LVF : Ces Français qui ont tué pour Hitler

Quand la France levait une armée pour Hitler
18 juillet 1941. Le Vélodrome d'Hiver résonne de cris haineux. Jacques Doriot, fasciste notoire, harangue la foule : "La France doit combattre aux côtés du Reich !" Devant lui, des milliers d'hommes — pas des soldats contraints, mais des volontaires enthousiastes. Des militants d'extrême-droite. Des repris de justice. D'anciens militaires en uniforme, médailles cliquetant sur la poitrine.
"Pour que mes enfants aient une vie meilleure", marmonne l'un d'eux. Le mensonge prend forme. Le 26 août, premier défilé. Pierre Laval sourit dans les tribunes. Fernand de Brinon, collaborateur zélé, salue le départ des troupes. Direction : l'enfer du front de l'Est.

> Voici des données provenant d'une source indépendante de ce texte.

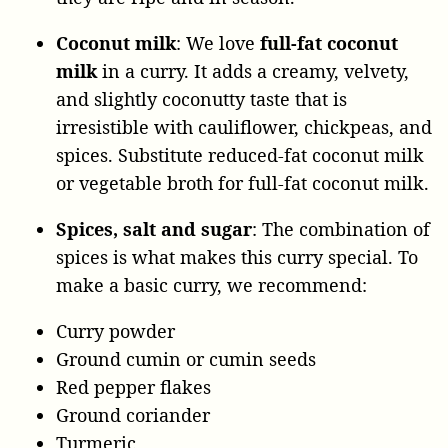
Coconut
milk
: We love
full-fat coconut
milk
in a curry. It adds a creamy, velvety,
and slightly coconutty taste that is
irresistible with cauliflower, chickpeas, and
spices. Substitute reduced-fat coconut milk
or vegetable
broth
for full-fat coconut milk.
Spices, salt and sugar
: The combination of
spices is what makes this curry special. To
make a basic curry, we recommend:
Curry powder
Ground cumin or cumin seeds
Red pepper flakes
Ground coriander
Turmeric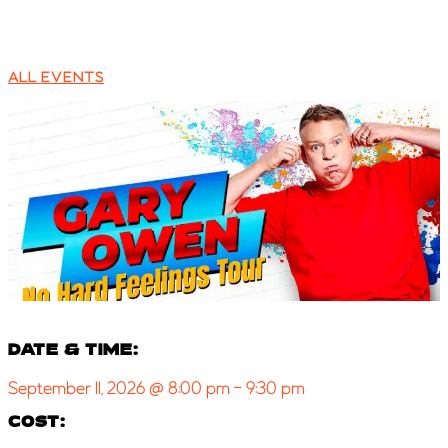
ALL EVENTS
DATE & TIME:
September 11, 2026
@
8:00 pm
-
9:30 pm
COST: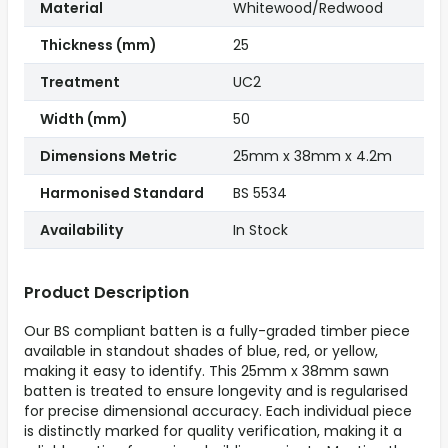
Material
Whitewood/Redwood
Thickness (mm)
25
Treatment
UC2
Width (mm)
50
Dimensions Metric
25mm x 38mm x 4.2m
Harmonised Standard
BS 5534
Availability
In Stock
Product Description
Our BS compliant batten is a fully-graded timber piece
available in standout shades of blue, red, or yellow,
making it easy to identify. This 25mm x 38mm sawn
batten is treated to ensure longevity and is regularised
for precise dimensional accuracy. Each individual piece
is distinctly marked for quality verification, making it a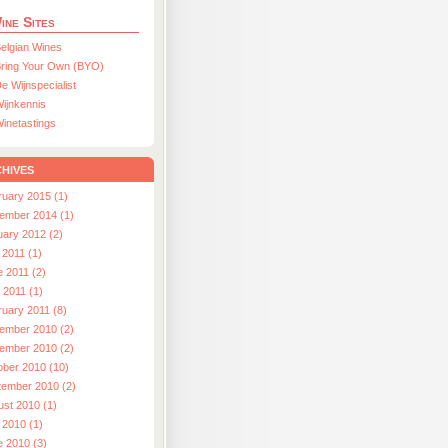
ine Sites
elgian Wines
ring Your Own (BYO)
e Wijnspecialist
ijnkennis
inetastings
hives
ruary 2015 (1)
ember 2014 (1)
uary 2012 (2)
 2011 (1)
e 2011 (2)
l 2011 (1)
ruary 2011 (8)
ember 2010 (2)
ember 2010 (2)
ober 2010 (10)
tember 2010 (2)
ust 2010 (1)
 2010 (1)
e 2010 (3)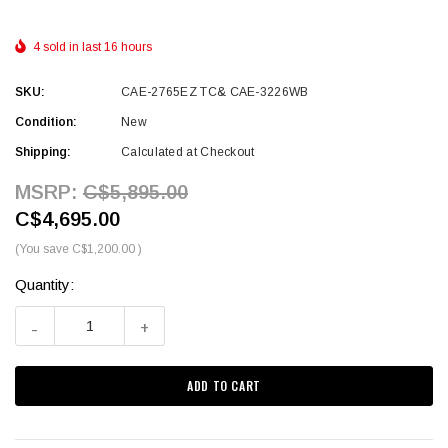
4 sold in last 16 hours
SKU:
CAE-2765EZ TC& CAE-3226WB
Condition:
New
Shipping:
Calculated at Checkout
MSRP:
C$5,895.00
C$4,695.00
(You save
C$1,200.00
)
Quantity:
Current
Stock:
-
+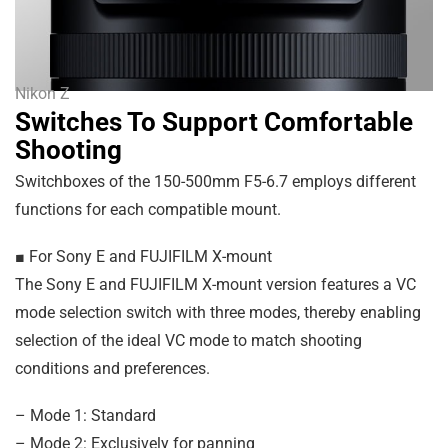
Nikon Z
Switches To Support Comfortable
Shooting
Switchboxes of the 150-500mm F5-6.7 employs different
functions for each compatible mount.
■ For Sony E and FUJIFILM X-mount
The Sony E and FUJIFILM X-mount version features a VC
mode selection switch with three modes, thereby enabling
selection of the ideal VC mode to match shooting
conditions and preferences.
– Mode 1: Standard
– Mode 2: Exclusively for panning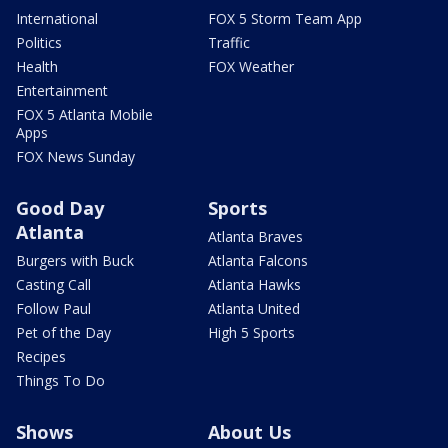
International
FOX 5 Storm Team App
Politics
Traffic
Health
FOX Weather
Entertainment
FOX 5 Atlanta Mobile
Apps
FOX News Sunday
Good Day
Sports
Atlanta
Atlanta Braves
Burgers with Buck
Atlanta Falcons
Casting Call
Atlanta Hawks
Follow Paul
Atlanta United
Pet of the Day
High 5 Sports
Recipes
Things To Do
Shows
About Us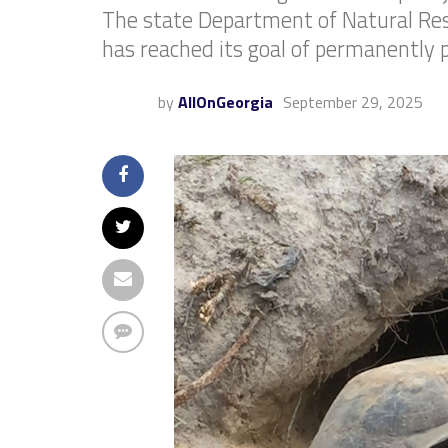
The state Department of Natural Res
has reached its goal of permanently p
by
AllOnGeorgia
September 29, 2025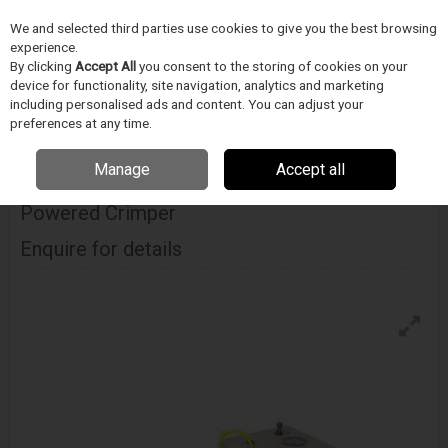
We and selected third parties use cookies to give you the best browsing
Skip to content
experience.
Menu
Search
By clicking
Accept All
you consent to the storing of cookies on your
device for functionality, site navigation, analytics and marketing
including personalised ads and content. You can adjust your
Home
DODAVATELÉ
BLOCKWISE
Blockwise Model Gpj Simple
preferences at any time.
Pneumatic Powered Crimper
Manage
Accept all
Blockwise Model Gpj Simple Pneumatic
Powered Crimper
Enquire for details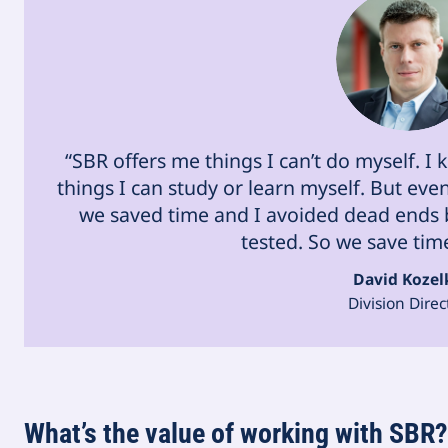
“SBR offers me things I can’t do myself. I
things I can study or learn myself. But ev
we saved time and I avoided dead ends b
tested. So we save tim
David Kozel
Division Direc
What’s the value of working with SBR?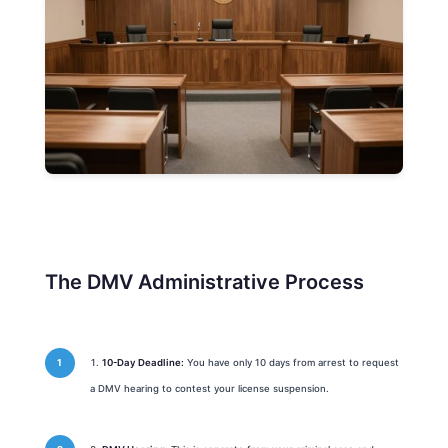
The DMV Administrative Process
10-Day Deadline:
You have only 10 days from arrest to request
a DMV hearing to contest your license suspension.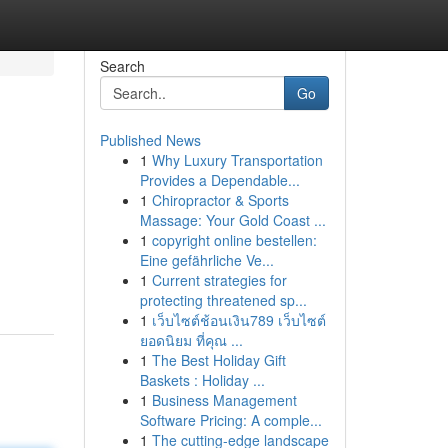
Search
Go
Published News
1
Why Luxury Transportation
Provides a Dependable...
1
Chiropractor & Sports
Massage: Your Gold Coast ...
1
copyright online bestellen:
Eine gefährliche Ve...
1
Current strategies for
protecting threatened sp...
1
เว็บไซต์ช้อนเงิน789 เว็บไซต์
ยอดนิยม ที่คุณ ...
1
The Best Holiday Gift
Baskets : Holiday ...
1
Business Management
Software Pricing: A comple...
1
The cutting-edge landscape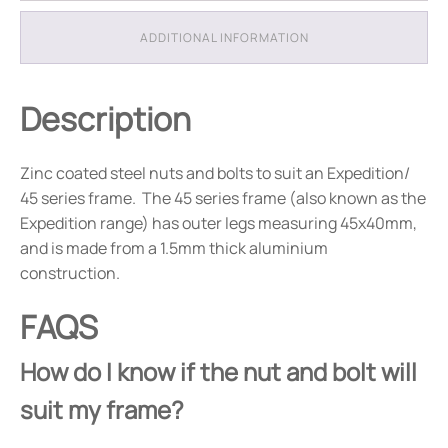
ADDITIONAL INFORMATION
Description
Zinc coated steel nuts and bolts to suit an Expedition/
45 series frame. The 45 series frame (also known as the
Expedition range) has outer legs measuring 45x40mm,
and is made from a 1.5mm thick aluminium
construction.
FAQS
How do I know if the nut and bolt will
suit my frame?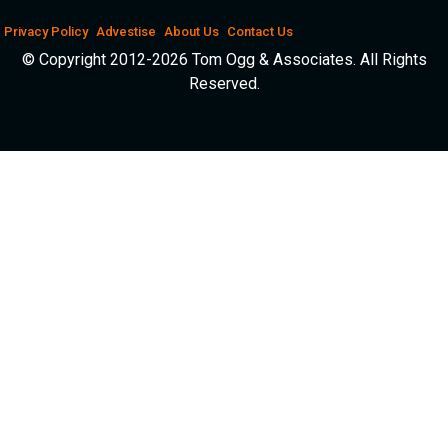
Privacy Policy
Advestise
About Us
Contact Us
© Copyright 2012-2026 Tom Ogg & Associates. All Rights
Reserved.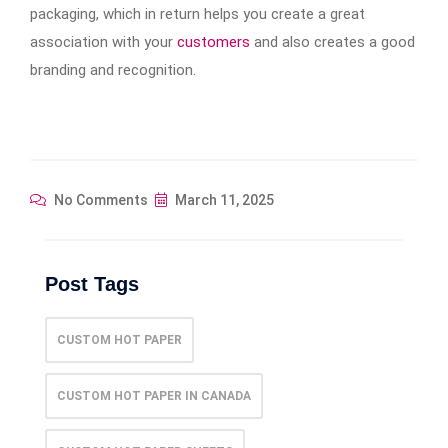
packaging, which in return helps you create a great
association with your
customers
and also creates a good
branding and recognition.
No Comments
March 11, 2025
Post Tags
CUSTOM HOT PAPER
CUSTOM HOT PAPER IN CANADA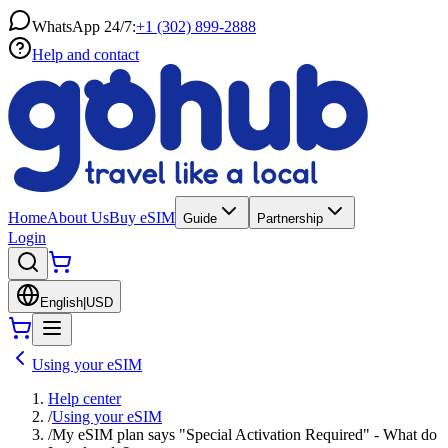
WhatsApp 24/7:
+1 (302) 899-2888
Help and contact
Home
About Us
Buy eSIM
Guide
Partnership
Login
English
|
USD
Using your eSIM
Help center
/
Using your eSIM
/
My eSIM plan says "Special Activation Required" - What do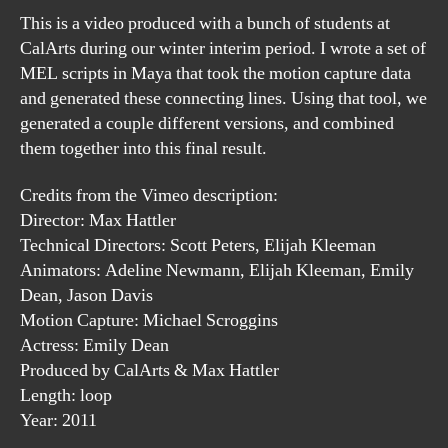
This is a video produced with a bunch of students at
CalArts during our winter interim period. I wrote a set of
MEL scripts in Maya that took the motion capture data
and generated these connecting lines. Using that tool, we
generated a couple different versions, and combined
them together into this final result.
Credits from the Vimeo description:
Director: Max Hattler
Technical Directors: Scott Peters, Elijah Kleeman
Animators: Adeline Newmann, Elijah Kleeman, Emily
Dean, Jason Davis
Motion Capture: Michael Scroggins
Actress: Emily Dean
Produced by CalArts & Max Hattler
Length: loop
Year: 2011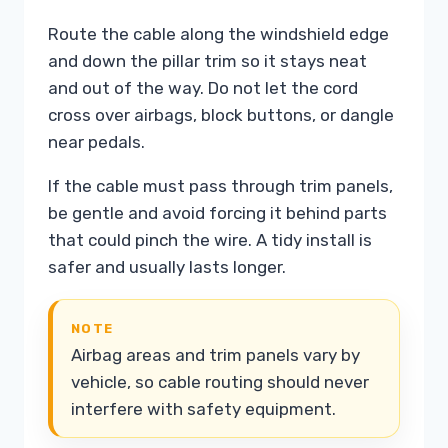
Route the cable along the windshield edge
and down the pillar trim so it stays neat
and out of the way. Do not let the cord
cross over airbags, block buttons, or dangle
near pedals.
If the cable must pass through trim panels,
be gentle and avoid forcing it behind parts
that could pinch the wire. A tidy install is
safer and usually lasts longer.
NOTE
Airbag areas and trim panels vary by
vehicle, so cable routing should never
interfere with safety equipment.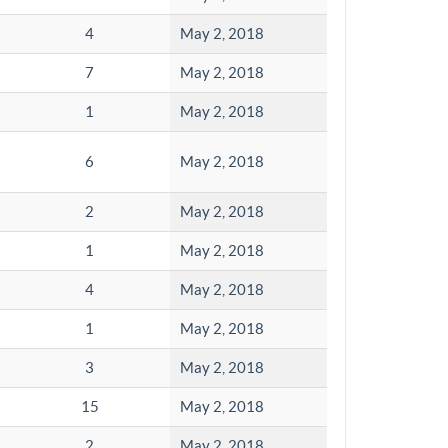
4
May 2, 2018
7
May 2, 2018
1
May 2, 2018
6
May 2, 2018
2
May 2, 2018
1
May 2, 2018
4
May 2, 2018
1
May 2, 2018
3
May 2, 2018
15
May 2, 2018
2
May 2, 2018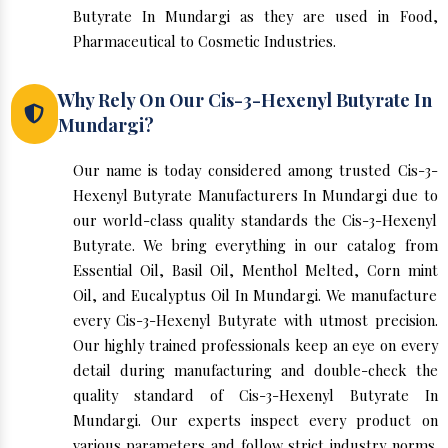
Butyrate In Mundargi as they are used in Food,
Pharmaceutical to Cosmetic Industries.
Why Rely On Our Cis-3-Hexenyl Butyrate In
Mundargi?
Our name is today considered among trusted Cis-3-
Hexenyl Butyrate Manufacturers In Mundargi due to
our world-class quality standards the Cis-3-Hexenyl
Butyrate. We bring everything in our catalog from
Essential Oil, Basil Oil, Menthol Melted, Corn mint
Oil, and Eucalyptus Oil In Mundargi. We manufacture
every Cis-3-Hexenyl Butyrate with utmost precision.
Our highly trained professionals keep an eye on every
detail during manufacturing and double-check the
quality standard of Cis-3-Hexenyl Butyrate In
Mundargi. Our experts inspect every product on
various parameters and follow strict industry norms.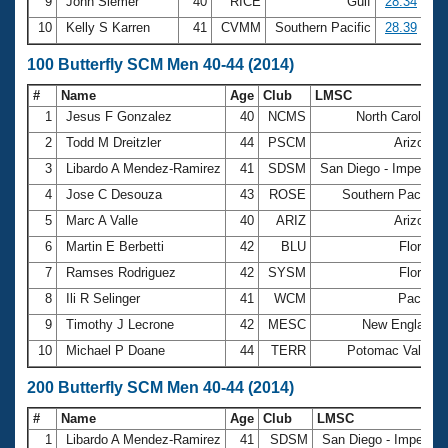
9
John Siemer
40
RICE
Gulf
28.34
10
Kelly S Karren
41
CVMM
Southern Pacific
28.39
100 Butterfly SCM Men 40-44 (2014)
#
Name
Age
Club
LMSC
1
Jesus F Gonzalez
40
NCMS
North Carolina
2
Todd M Dreitzler
44
PSCM
Arizona
3
Libardo A Mendez-Ramirez
41
SDSM
San Diego - Imperial
4
Jose C Desouza
43
ROSE
Southern Pacific
5
Marc A Valle
40
ARIZ
Arizona
6
Martin E Berbetti
42
BLU
Florida
7
Ramses Rodriguez
42
SYSM
Florida
8
Ili R Selinger
41
WCM
Pacific
9
Timothy J Lecrone
42
MESC
New England
10
Michael P Doane
44
TERR
Potomac Valley
200 Butterfly SCM Men 40-44 (2014)
#
Name
Age
Club
LMSC
1
Libardo A Mendez-Ramirez
41
SDSM
San Diego - Imperial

Biélorussie, 1942 : le baptême du sang
Ils arrivent en hiver. La Wehrmacht les intègre au 638e régiment. Première mission : tenir le front devant Moscou. Première défaite : Djukovo. Le choc.
Puis vint l'arrière-front. Et là...
"J'ai fait pendre toute la racaille juive qui m'est tombée sous la main." La lettre d'Henry Lacroix, commandant du 1er bataillon, glace le sang. En mars 1942, les Allemands lui décernent la Croix de guerre. Son exploit ? Avoir transformé des villages biélorusses en charniers.
Dans son carnet, le légionnaire Dominique Brunelli décrit froidement : "30 pendaisons aujourd'hui. Ça calme les récalcitrants." Une photo jaunie montre des soldats français posant, hilares, près d'un cadavre qui se balance au bout d'une corde.
L'invention d'un verbe : "abraliser"
- Les rapports allemands parlent d'"opérations de pacification". Les carnets français, eux, utilisent un terme nouveau : "abraliser". Détruire un village. Méthodiquement.
Exemple à Krubka, octobre 1942. Des paysans accusés d'aider les partisans. Fusillade. "Un soldat a pris un nourrisson par la cheville, lui a tiré une balle dans la tempe avant de le jeter dans la fosse commune", racontera un témoin.
Les bourreaux ? André de Messine. Henry Lacroix. Roger Aubert. Trois noms français. Trois criminels décorés par le Reich.
L'impunité, seconde trahison
- Retour en France. Les survivants de la LVF se fondent dans la masse. Quelques procès expéditifs. Beaucoup de silences complices.
Pourtant les preuves existent. En 1944, Roger Aubert balance ses anciens camarades : "Le capitaine Carot ? Sa Croix de fer, il l'a gagnée en liquidant trois villages."
Mais qui veut entendre ces voix ? La France préfère tourner la page. Les rescapés biélorusses, eux, n'oublient pas : "Les Français ? Pires que les Allemands parfois."
Épilogue : Berlin, 1945
Les derniers survivants de la LVF finiront dans les rangs de la division SS Charlemagne. Ils mourront pour un Reich agonisant.
Leurs victimes, elles, n'eurent même pas cette chance.
Aujourd'hui, les archives parlent. Elles crient une vérité qui dérange : des Français ont pendu. Fusillé. Massacré.
Leur histoire n'est pas une page sombre de notre passé. C'est une tache de sang qui ne s'efface pas.